§ **YOUR GOAL**
The goal is a clean copy of all the data below, with pictures dropped and everything else retyped exactly.

§ **MATERIAL TO PROCESS**

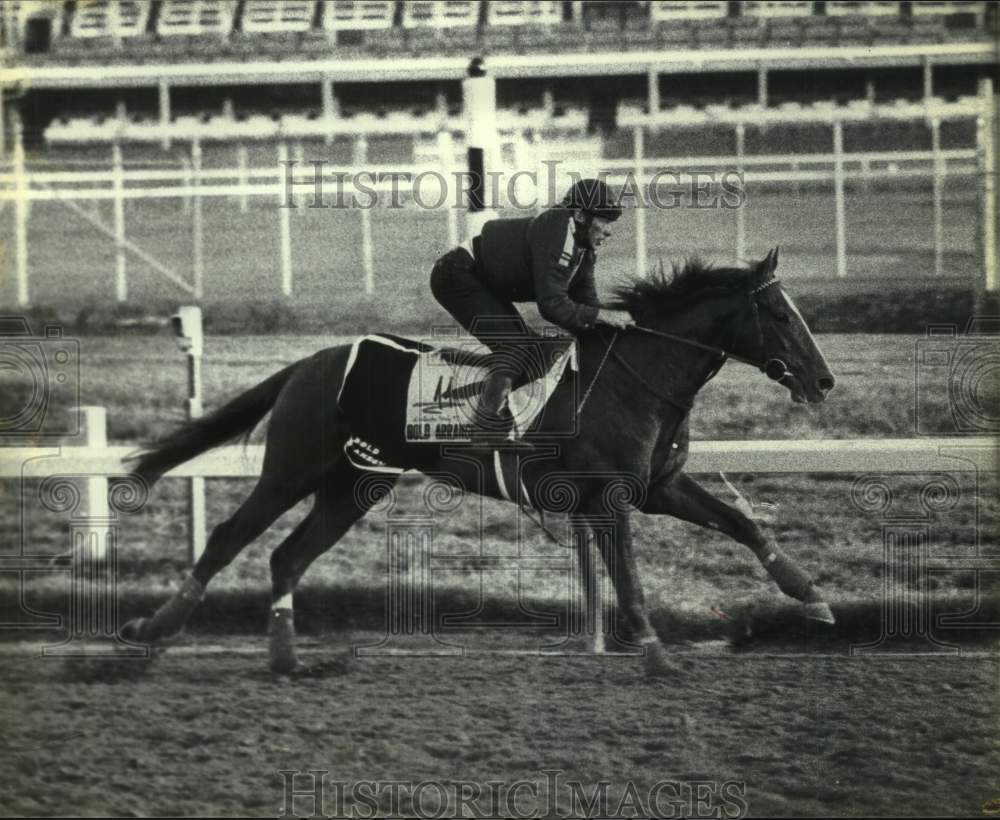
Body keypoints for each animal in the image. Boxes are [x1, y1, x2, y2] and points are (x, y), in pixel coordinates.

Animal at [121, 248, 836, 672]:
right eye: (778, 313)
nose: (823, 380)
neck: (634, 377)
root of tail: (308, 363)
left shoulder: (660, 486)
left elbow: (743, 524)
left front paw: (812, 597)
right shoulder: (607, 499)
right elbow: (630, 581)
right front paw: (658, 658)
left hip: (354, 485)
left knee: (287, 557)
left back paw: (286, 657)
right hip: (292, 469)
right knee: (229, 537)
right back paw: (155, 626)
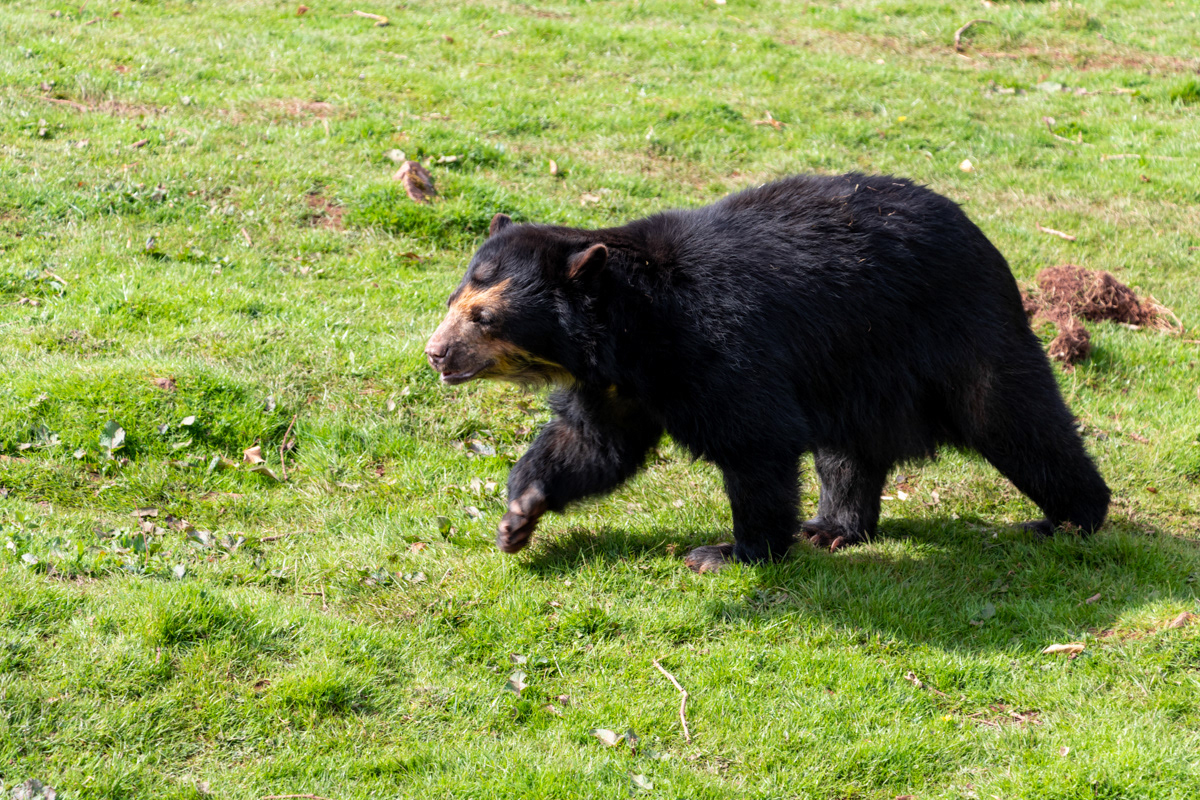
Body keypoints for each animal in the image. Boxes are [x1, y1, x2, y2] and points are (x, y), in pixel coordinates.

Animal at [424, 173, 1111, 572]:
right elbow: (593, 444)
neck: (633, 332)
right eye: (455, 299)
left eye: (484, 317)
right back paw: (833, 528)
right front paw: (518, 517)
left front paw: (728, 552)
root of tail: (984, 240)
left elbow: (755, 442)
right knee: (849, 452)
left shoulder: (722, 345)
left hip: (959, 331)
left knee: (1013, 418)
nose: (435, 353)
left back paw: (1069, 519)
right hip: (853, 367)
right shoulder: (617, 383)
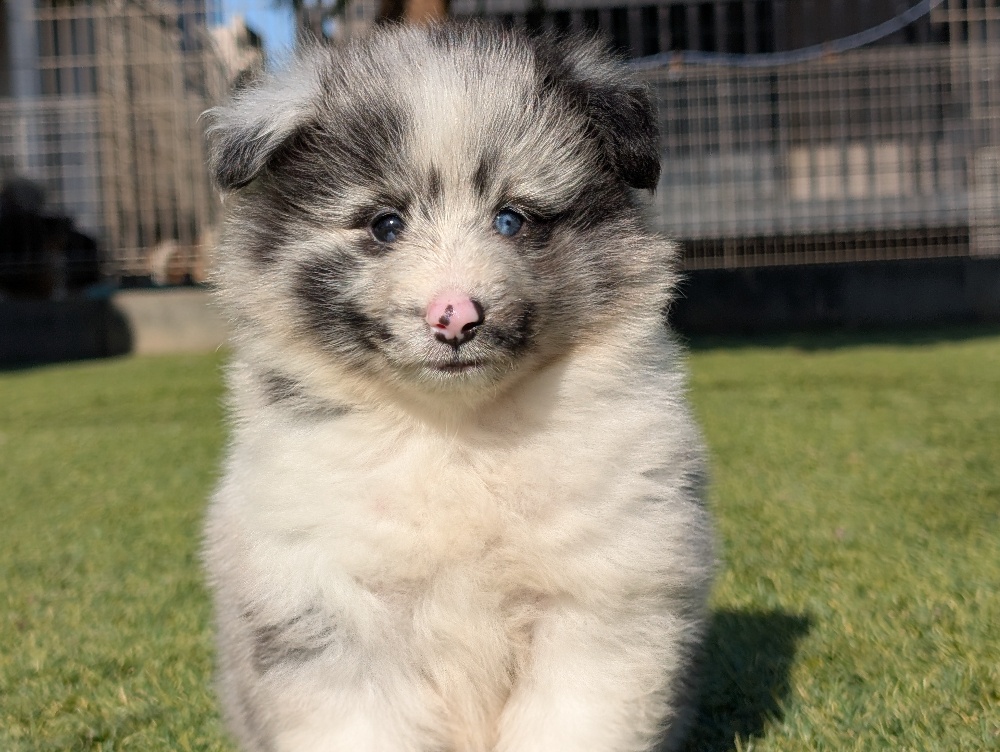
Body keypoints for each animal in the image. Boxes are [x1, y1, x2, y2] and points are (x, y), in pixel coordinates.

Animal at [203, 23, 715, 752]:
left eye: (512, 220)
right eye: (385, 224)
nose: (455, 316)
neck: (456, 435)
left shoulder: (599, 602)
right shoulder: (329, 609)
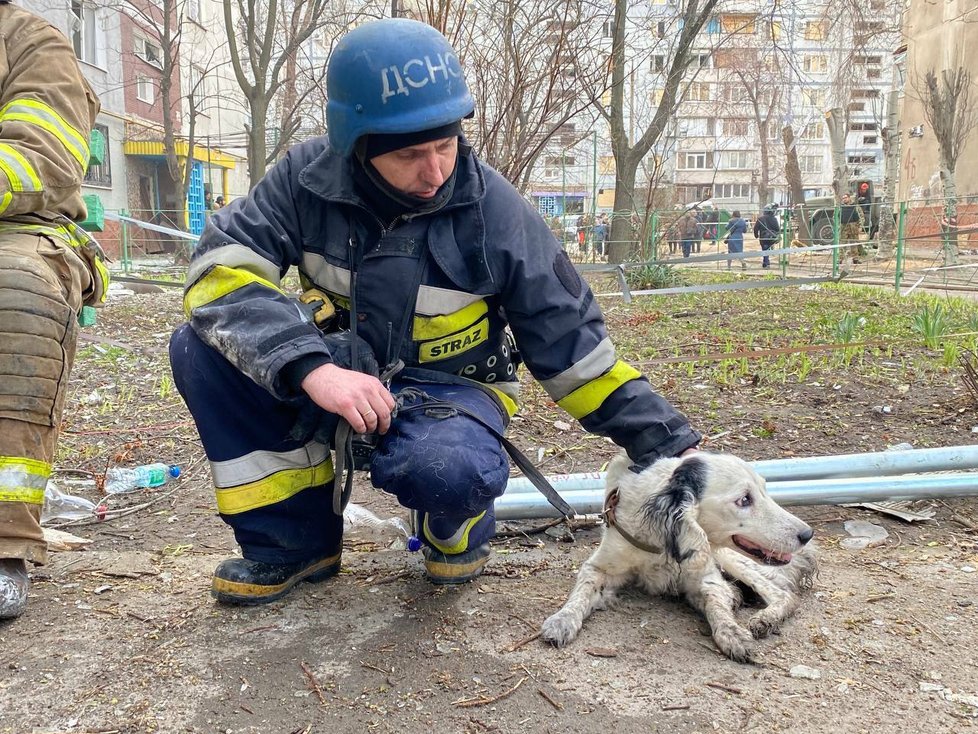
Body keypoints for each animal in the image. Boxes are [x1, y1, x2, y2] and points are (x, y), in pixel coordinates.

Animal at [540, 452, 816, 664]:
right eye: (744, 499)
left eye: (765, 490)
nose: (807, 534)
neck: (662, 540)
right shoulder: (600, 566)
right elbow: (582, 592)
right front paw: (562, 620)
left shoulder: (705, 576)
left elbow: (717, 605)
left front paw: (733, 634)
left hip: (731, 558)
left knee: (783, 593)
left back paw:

§ **TASK OUTPUT**
Body keypoints for each animal in the image. Boxes are [x1, y1, x2, y2] and points are (x, y), in pixel coordinates.

Animal at [121, 248, 836, 672]:
right eye: (778, 313)
nose: (823, 380)
neck: (634, 377)
root of tail: (308, 363)
left shoulder: (660, 486)
left elbow: (743, 524)
left front paw: (812, 597)
right shoulder: (607, 499)
right elbow: (630, 581)
right front paw: (658, 658)
left hip: (354, 485)
left knee: (287, 557)
left back paw: (286, 657)
right hip: (292, 469)
right knee: (229, 537)
right back paw: (155, 626)
Body keypoints for each animal in the image. Boxes are [x1, y1, x2, y2] and points are (x, y), in pixel coordinates.

Animal at [424, 173, 1111, 572]:
right elbow: (593, 444)
neck: (633, 332)
right eye: (455, 299)
left eye: (484, 317)
right back paw: (833, 528)
right front paw: (518, 517)
left front paw: (728, 552)
root of tail: (984, 240)
left elbow: (755, 442)
right knee: (849, 452)
left shoulder: (722, 345)
left hip: (959, 331)
left knee: (1013, 418)
nose: (435, 353)
left back paw: (1069, 519)
right hip: (853, 367)
right shoulder: (617, 383)
Body keypoints for each animal in the image. Boxes are [x1, y1, x2, y2] and points are (x, y), in pixel coordinates.

Animal at [203, 23, 715, 752]:
left eye: (512, 220)
right eye: (385, 224)
nose: (455, 316)
neck: (456, 435)
left shoulder: (599, 602)
right shoulder: (329, 609)
Body keypoints for each animal in the image. Boxes are [x1, y1, x2, y2] and points are (x, y), in pixel coordinates.

Animal at [540, 452, 816, 664]:
right eye: (744, 499)
left eye: (765, 490)
nose: (807, 534)
neck: (662, 540)
right shoulder: (600, 566)
right elbow: (582, 592)
right front paw: (562, 620)
left shoulder: (705, 576)
left elbow: (717, 605)
left front paw: (733, 634)
left hip: (731, 558)
left knee: (783, 593)
left back paw:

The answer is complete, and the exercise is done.